Accelerated Methods for Deep Reinforcement Learning
Stooke, Adam, Abbeel, Pieter
Deep reinforcement learning (RL) has achieved many recent successes, yet experiment turn-around time remains a key bottleneck in research and in practice. We investigate how to optimize existing deep RL algorithms for modern computers, specifically for a combination of CPUs and GPUs. We confirm that both policy gradient and Q-value learning algorithms can be adapted to learn using many parallel simulator instances. We further find it possible to train using batch sizes considerably larger than are standard, without negatively affecting sample complexity or final performance. We leverage these facts to build a unified framework for parallelization that dramatically hastens experiments in both classes of algorithm. All neural network computations use GPUs, accelerating both data collection and training. Our results include using an entire DGX-1 to learn successful strategies in Atari games in mere minutes, using both synchronous and asynchronous algorithms.

------------------------------------------------------------------------

ACTIVITY LIST ▸
A) Translate this sentence from the abstract into Spanish: "All neural network computations use GPUs, accelerating both data collection and training."
B) According to the abstract, what machine was used to learn successful strategies in Atari games in mere minutes?

[Structured pose outputs]
------------------------------------------------------------------------

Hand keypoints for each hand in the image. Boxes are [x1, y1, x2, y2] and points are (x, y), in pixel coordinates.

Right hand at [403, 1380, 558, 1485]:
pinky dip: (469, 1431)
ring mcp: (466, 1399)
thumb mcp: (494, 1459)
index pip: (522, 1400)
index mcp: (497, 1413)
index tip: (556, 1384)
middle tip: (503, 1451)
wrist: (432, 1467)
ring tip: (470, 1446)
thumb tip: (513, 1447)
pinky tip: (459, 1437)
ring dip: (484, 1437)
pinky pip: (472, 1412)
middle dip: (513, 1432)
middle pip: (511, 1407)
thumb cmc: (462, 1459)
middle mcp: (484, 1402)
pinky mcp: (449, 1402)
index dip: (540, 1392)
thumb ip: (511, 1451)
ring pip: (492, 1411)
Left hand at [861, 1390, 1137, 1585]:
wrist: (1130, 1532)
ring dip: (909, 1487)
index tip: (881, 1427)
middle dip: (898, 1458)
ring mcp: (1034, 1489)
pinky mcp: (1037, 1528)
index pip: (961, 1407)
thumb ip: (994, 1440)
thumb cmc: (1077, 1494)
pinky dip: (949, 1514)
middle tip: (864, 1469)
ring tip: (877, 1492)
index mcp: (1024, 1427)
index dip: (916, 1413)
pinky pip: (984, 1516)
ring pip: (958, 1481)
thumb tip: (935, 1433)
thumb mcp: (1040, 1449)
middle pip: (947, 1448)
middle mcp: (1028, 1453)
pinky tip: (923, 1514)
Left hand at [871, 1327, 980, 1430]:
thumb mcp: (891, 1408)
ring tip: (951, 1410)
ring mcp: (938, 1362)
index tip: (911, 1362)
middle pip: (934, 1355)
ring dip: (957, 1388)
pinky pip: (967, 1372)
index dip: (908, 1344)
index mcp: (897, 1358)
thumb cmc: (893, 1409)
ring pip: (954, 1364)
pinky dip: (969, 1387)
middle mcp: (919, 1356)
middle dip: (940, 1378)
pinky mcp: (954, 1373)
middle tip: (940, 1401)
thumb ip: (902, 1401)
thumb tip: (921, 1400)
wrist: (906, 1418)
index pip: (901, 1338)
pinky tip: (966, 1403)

------------------------------------------------------------------------

RESPONSE LIST ▸
A) Todos los cálculos de redes neuronales utilizan GPU, lo que acelera tanto la recopilación de datos como el entrenamiento.

B) An entire DGX-1.